**Work required**
Repeat the whole listing exactly as written.

----

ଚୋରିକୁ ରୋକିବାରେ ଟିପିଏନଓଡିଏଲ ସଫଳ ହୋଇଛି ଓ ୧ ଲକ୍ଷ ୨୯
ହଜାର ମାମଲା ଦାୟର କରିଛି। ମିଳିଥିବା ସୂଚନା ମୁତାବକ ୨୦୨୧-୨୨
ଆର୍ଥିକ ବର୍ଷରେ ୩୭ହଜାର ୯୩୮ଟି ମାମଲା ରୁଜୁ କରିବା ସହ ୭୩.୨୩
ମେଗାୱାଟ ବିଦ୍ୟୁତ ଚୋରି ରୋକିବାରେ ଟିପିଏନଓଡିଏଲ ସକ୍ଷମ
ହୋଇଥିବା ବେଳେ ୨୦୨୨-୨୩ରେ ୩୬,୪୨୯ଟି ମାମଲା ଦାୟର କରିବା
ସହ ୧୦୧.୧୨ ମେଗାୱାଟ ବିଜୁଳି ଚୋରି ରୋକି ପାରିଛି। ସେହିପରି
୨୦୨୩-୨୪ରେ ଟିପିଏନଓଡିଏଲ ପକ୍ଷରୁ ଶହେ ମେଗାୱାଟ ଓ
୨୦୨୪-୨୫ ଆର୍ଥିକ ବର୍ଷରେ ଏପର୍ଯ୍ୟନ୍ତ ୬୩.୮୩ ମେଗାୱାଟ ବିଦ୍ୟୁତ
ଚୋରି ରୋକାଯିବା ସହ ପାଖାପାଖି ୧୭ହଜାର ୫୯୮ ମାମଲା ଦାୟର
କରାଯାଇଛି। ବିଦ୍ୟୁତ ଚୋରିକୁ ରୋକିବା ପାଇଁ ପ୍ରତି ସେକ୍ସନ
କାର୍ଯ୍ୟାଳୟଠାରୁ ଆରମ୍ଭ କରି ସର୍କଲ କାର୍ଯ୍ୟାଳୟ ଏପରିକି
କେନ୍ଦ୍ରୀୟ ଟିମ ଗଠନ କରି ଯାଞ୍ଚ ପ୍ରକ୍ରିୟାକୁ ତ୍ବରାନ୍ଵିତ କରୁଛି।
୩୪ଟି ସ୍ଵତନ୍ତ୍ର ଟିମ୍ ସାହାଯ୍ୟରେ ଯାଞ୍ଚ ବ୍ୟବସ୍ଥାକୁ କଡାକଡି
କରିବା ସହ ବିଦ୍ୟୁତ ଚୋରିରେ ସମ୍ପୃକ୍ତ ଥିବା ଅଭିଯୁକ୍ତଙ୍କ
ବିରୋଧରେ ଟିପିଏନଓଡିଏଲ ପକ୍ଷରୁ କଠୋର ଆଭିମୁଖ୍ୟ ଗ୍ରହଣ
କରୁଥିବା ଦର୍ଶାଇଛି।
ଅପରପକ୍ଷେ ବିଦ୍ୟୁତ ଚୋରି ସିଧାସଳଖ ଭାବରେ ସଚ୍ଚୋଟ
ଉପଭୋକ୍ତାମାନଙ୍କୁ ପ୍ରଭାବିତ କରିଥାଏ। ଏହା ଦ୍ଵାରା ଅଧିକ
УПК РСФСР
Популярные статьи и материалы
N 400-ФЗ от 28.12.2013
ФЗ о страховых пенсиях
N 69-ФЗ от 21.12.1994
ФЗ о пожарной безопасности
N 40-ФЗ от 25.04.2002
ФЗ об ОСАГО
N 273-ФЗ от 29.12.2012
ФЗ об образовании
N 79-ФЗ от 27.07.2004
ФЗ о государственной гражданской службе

----

**Expected answer**
ଚୋରିକୁ ରୋକିବାରେ ଟିପିଏନଓଡିଏଲ ସଫଳ ହୋଇଛି ଓ ୧ ଲକ୍ଷ ୨୯
ହଜାର ମାମଲା ଦାୟର କରିଛି। ମିଳିଥିବା ସୂଚନା ମୁତାବକ ୨୦୨୧-୨୨
ଆର୍ଥିକ ବର୍ଷରେ ୩୭ହଜାର ୯୩୮ଟି ମାମଲା ରୁଜୁ କରିବା ସହ ୭୩.୨୩
ମେଗାୱାଟ ବିଦ୍ୟୁତ ଚୋରି ରୋକିବାରେ ଟିପିଏନଓଡିଏଲ ସକ୍ଷମ
ହୋଇଥିବା ବେଳେ ୨୦୨୨-୨୩ରେ ୩୬,୪୨୯ଟି ମାମଲା ଦାୟର କରିବା
ସହ ୧୦୧.୧୨ ମେଗାୱାଟ ବିଜୁଳି ଚୋରି ରୋକି ପାରିଛି। ସେହିପରି
୨୦୨୩-୨୪ରେ ଟିପିଏନଓଡିଏଲ ପକ୍ଷରୁ ଶହେ ମେଗାୱାଟ ଓ
୨୦୨୪-୨୫ ଆର୍ଥିକ ବର୍ଷରେ ଏପର୍ଯ୍ୟନ୍ତ ୬୩.୮୩ ମେଗାୱାଟ ବିଦ୍ୟୁତ
ଚୋରି ରୋକାଯିବା ସହ ପାଖାପାଖି ୧୭ହଜାର ୫୯୮ ମାମଲା ଦାୟର
କରାଯାଇଛି। ବିଦ୍ୟୁତ ଚୋରିକୁ ରୋକିବା ପାଇଁ ପ୍ରତି ସେକ୍ସନ
କାର୍ଯ୍ୟାଳୟଠାରୁ ଆରମ୍ଭ କରି ସର୍କଲ କାର୍ଯ୍ୟାଳୟ ଏପରିକି
କେନ୍ଦ୍ରୀୟ ଟିମ ଗଠନ କରି ଯାଞ୍ଚ ପ୍ରକ୍ରିୟାକୁ ତ୍ବରାନ୍ଵିତ କରୁଛି।
୩୪ଟି ସ୍ଵତନ୍ତ୍ର ଟିମ୍ ସାହାଯ୍ୟରେ ଯାଞ୍ଚ ବ୍ୟବସ୍ଥାକୁ କଡାକଡି
କରିବା ସହ ବିଦ୍ୟୁତ ଚୋରିରେ ସମ୍ପୃକ୍ତ ଥିବା ଅଭିଯୁକ୍ତଙ୍କ
ବିରୋଧରେ ଟିପିଏନଓଡିଏଲ ପକ୍ଷରୁ କଠୋର ଆଭିମୁଖ୍ୟ ଗ୍ରହଣ
କରୁଥିବା ଦର୍ଶାଇଛି।
ଅପରପକ୍ଷେ ବିଦ୍ୟୁତ ଚୋରି ସିଧାସଳଖ ଭାବରେ ସଚ୍ଚୋଟ
ଉପଭୋକ୍ତାମାନଙ୍କୁ ପ୍ରଭାବିତ କରିଥାଏ। ଏହା ଦ୍ଵାରା ଅଧିକ
УПК РСФСР
Популярные статьи и материалы
N 400-ФЗ от 28.12.2013
ФЗ о страховых пенсиях
N 69-ФЗ от 21.12.1994
ФЗ о пожарной безопасности
N 40-ФЗ от 25.04.2002
ФЗ об ОСАГО
N 273-ФЗ от 29.12.2012
ФЗ об образовании
N 79-ФЗ от 27.07.2004
ФЗ о государственной гражданской службе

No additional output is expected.